No início o corpo era uma semente. Aquela mesma que desponta a sua raiz ao seio da terra onde esta a abriga. Aquela que um dia germinará e crescerá. Mas primeiro que tudo: o ritual. Lugar em que a semente se tornará vísivel. O ritual onde a semente fecundará a terra. E depois, sim, surgirá. Surgirá no despontar da luz. Vinda desse lugar recôndito, acolhedor e protector que a abrigou. Depois do ciclo: o retorno. Regressará à terra-mãe, à sua origem: Prostrando-se no chão, Job escreve: Saí nu do ventre da minha mãe e nu voltarei a ele. (dicionário simbolos)

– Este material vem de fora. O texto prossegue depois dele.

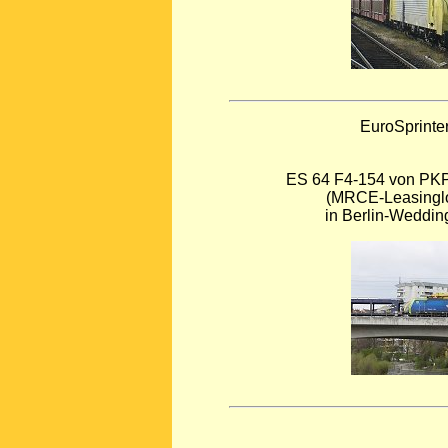
EuroSprinte
ES 64 F4-154 von PKP
(MRCE-Leasinglo
in Berlin-Wedding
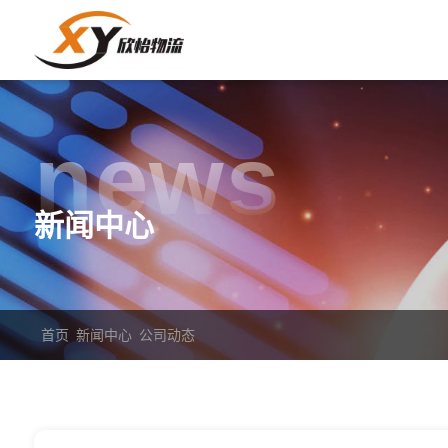
news
新闻中心
首页
新闻中心
公司动态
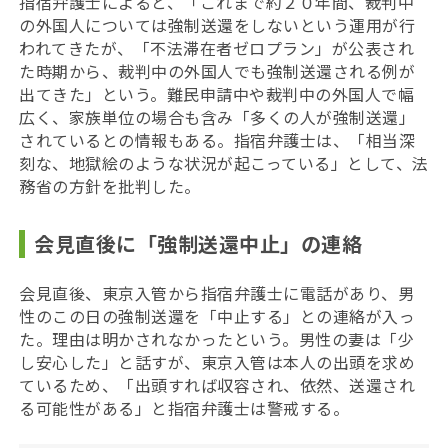
指宿弁護士によると、「これまで約２０年間、裁判中
の外国人については強制送還をしないという運用が行
われてきたが、「不法滞在者ゼロプラン」が公表され
た時期から、裁判中の外国人でも強制送還される例が
出てきた」という。難民申請中や裁判中の外国人で
幅
広く、家族単位の場合も含み「多くの人が強制送還」
されているとの情報もある。指宿弁護士は、「相当深
刻な、地獄絵のような状況が起こっている」として、法
務省の方針を批判した。
会見直後に「強制送還中止」の連絡
会見直後、東京入管から指宿弁護士に電話があり、男
性のこの日の強制送還を「中止する」との連絡が入っ
た。理由は明かされなかったという。男性の妻は「少
し安心した」と話すが、東京入管は本人の出頭を求め
ているため、「出頭すれば収容され、依然、送還され
る可能性がある」と
指宿弁護士は警戒する。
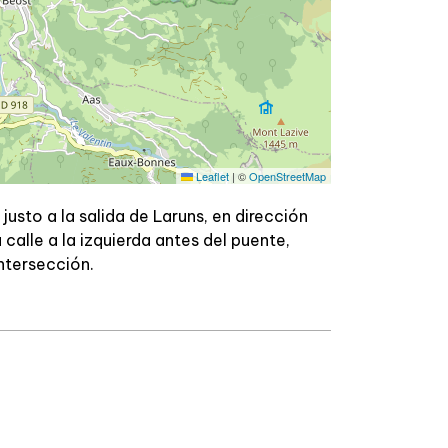
Leaflet
|
©
OpenStreetMap
, justo a la salida de Laruns, en dirección
 calle a la izquierda antes del puente,
intersección.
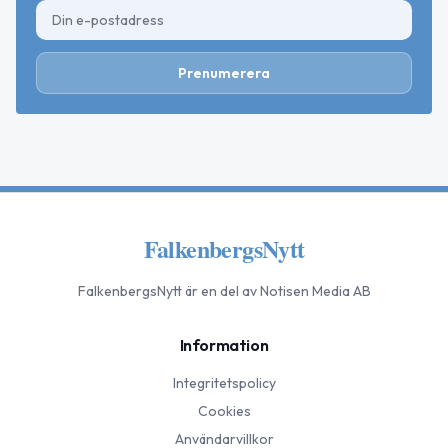
Prenumerera
FalkenbergsNytt
FalkenbergsNytt
är en del av Notisen Media AB
Information
Integritetspolicy
Cookies
Användarvillkor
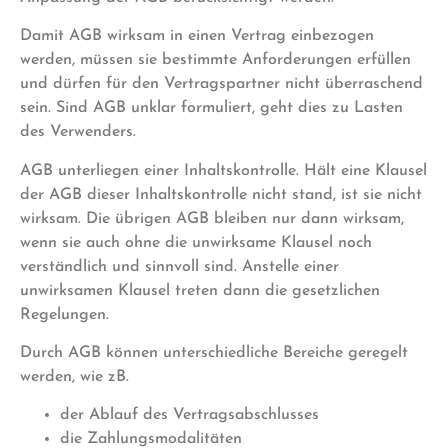
Damit AGB wirksam in einen Vertrag einbezogen
werden, müssen sie bestimmte Anforderungen erfüllen
und dürfen für den Vertragspartner nicht überraschend
sein. Sind AGB unklar formuliert, geht dies zu Lasten
des Verwenders.
AGB unterliegen einer Inhaltskontrolle. Hält eine Klausel
der AGB dieser Inhaltskontrolle nicht stand, ist sie nicht
wirksam. Die übrigen AGB bleiben nur dann wirksam,
wenn sie auch ohne die unwirksame Klausel noch
verständlich und sinnvoll sind. Anstelle einer
unwirksamen Klausel treten dann die gesetzlichen
Regelungen.
Durch AGB können unterschiedliche Bereiche geregelt
werden, wie zB.
der Ablauf des Vertragsabschlusses
die Zahlungsmodalitäten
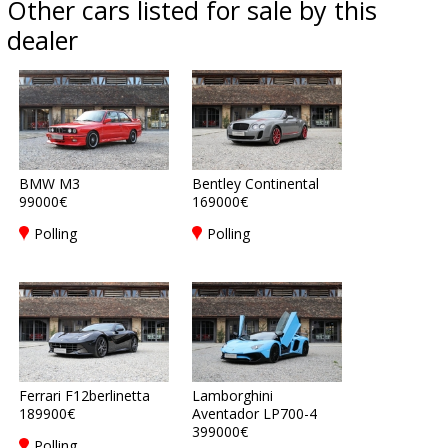
Other cars listed for sale by this
dealer
BMW M3
Bentley Continental
99000€
169000€
Polling
Polling
Ferrari F12berlinetta
Lamborghini
189900€
Aventador LP700-4
399000€
Polling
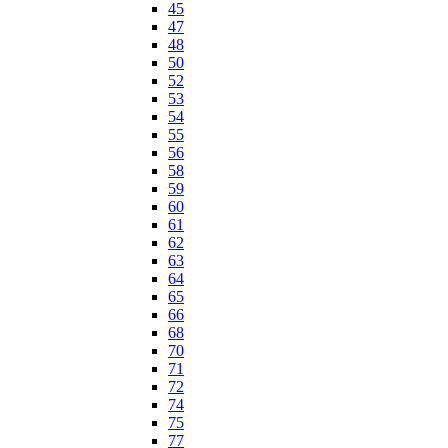
45
47
48
50
52
53
54
55
56
58
59
60
61
62
63
64
65
66
68
70
71
72
74
75
77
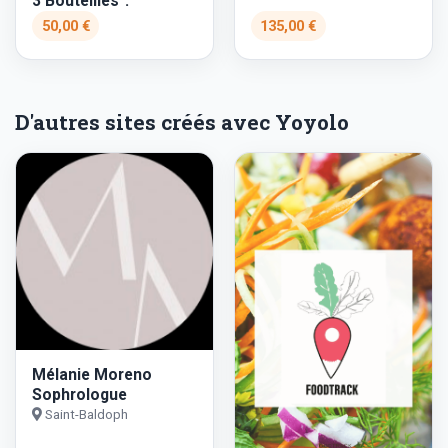
3 Bouteilles".
50,00 €
135,00 €
D'autres sites créés avec Yoyolo
Mélanie Moreno
Sophrologue
Saint-Baldoph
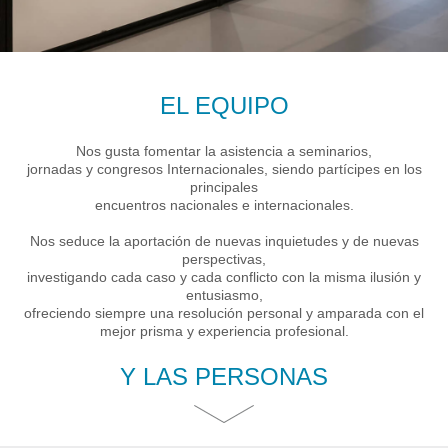
EL EQUIPO
Nos gusta fomentar la asistencia a seminarios,
jornadas y congresos Internacionales, siendo partícipes en los
principales
encuentros nacionales e internacionales.
Nos seduce la aportación de nuevas inquietudes y de nuevas
perspectivas,
investigando cada caso y cada conflicto con la misma ilusión y
entusiasmo,
ofreciendo siempre una resolución personal y amparada con el
mejor prisma y experiencia profesional.
Y LAS PERSONAS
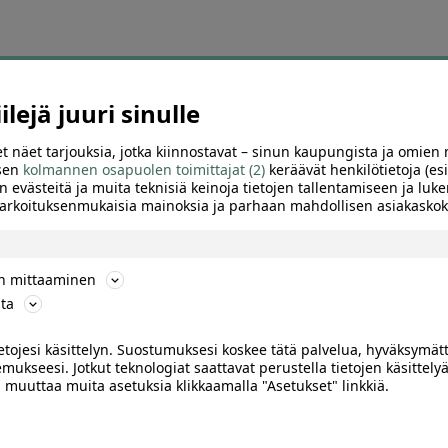
ä tämän hetken suosikkitarjo
lejä juuri sinulle
osituimpien tarjousten sivu auttaa löytämään nopeasti diilit, joihin muu
t näet tarjouksia, jotka kiinnostavat – sinun kaupungista ja omien 
olaelämyksiä, hierontoja, kauneushoitoja, autopesuja, aktiviteetteja ja 
 sen
kolmannen osapuolen toimittajat (2)
keräävät henkilötietoja (esi
n evästeitä ja muita teknisiä keinoja tietojen tallentamiseen ja luke
 tarkoituksenmukaisia mainoksia ja parhaan mahdollisen asiakask
 suuren alennuksen, kiinnostavan palvelun tai hyvän sijainnin ansiosta
käyttöpaikka, voimassaoloaika ja mahdolliset ajanvarausohjeet.
ön mittaaminen
iinnostuksen mukana. Sivulle kannattaa siksi palata säännöllisesti kats
suosituimpien joukkoon.
ta
ietojesi käsittelyn. Suostumuksesi koskee tätä palvelua, hyväksymät
suosittuja tarjouksia kaupung
mukseesi. Jotkut teknologiat saattavat perustella tietojen käsittelyä
ai muuttaa muita asetuksia klikkaamalla "Asetukset" linkkiä.
a löydä alueesi kiinnostavimmat ravintola-, kauneus-, hyvinvointi-, tekem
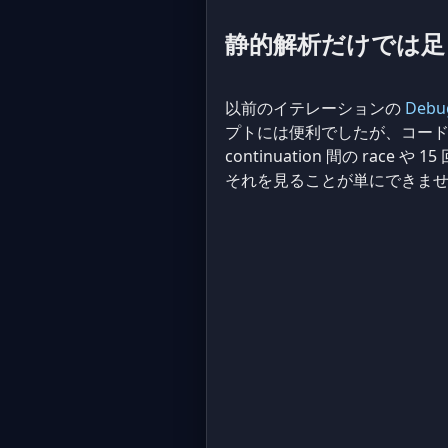
静的解析だけでは足
以前のイテレーションの
Debug
プトには便利でしたが、コード
continuation 間の ra
それを見ることが単にできませんで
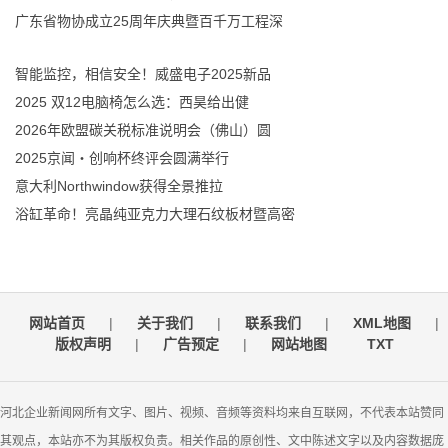
广东省物协成立25周年庆典暨百千万工程深
智能监控，相信安全！威盛电子2025新品
2025 双12电脑椅怎么选：西昊给出健
2026年欧盟碳关税标准说明会（佛山）圆
2025京闻・创响杯终评会圆满举行
意大利Northwindow获得全景推拉
浴缸革命！亮晶纯亚克力大理石纹板材暨高密
网站首页
|
关于我们
|
联系我们
|
XML地图
|
版权声明
|
广告预定
|
网站地图
TXT
河北企业新闻网所有文字、图片、视频、音频等资料均来自互联网，不代表本站赞同
其观点，本站亦不为其版权负责。相关作品的原创性、文中陈述文字以及内容数据庞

Retorno é o ventre de minha mãe. É um lugar sagrado. O ventre sagrado.
Carla Patrícia O. Azevedo, nasceu em 1980 na cidade de Lisboa. Cedo se interessou pelo mundo das artes plásticas, iniciando a sua licenciatura em Pintura em 1999 e terminando-a em 2006. Expõe pintura e fotografia desde 1998. Recentemente, participou na II Bienal de Artes de Coruche(2005) e realizou exposições individuais de fotografia (2005).
No seu trabalho habita um ser: o Feminino. Neste momento é o corpo que lhe interessa. Não o corpo como forma, mas como matéria. Temas como a fertilidade ou a fecundação são abordados mas não de uma forma explícita a quem os observa.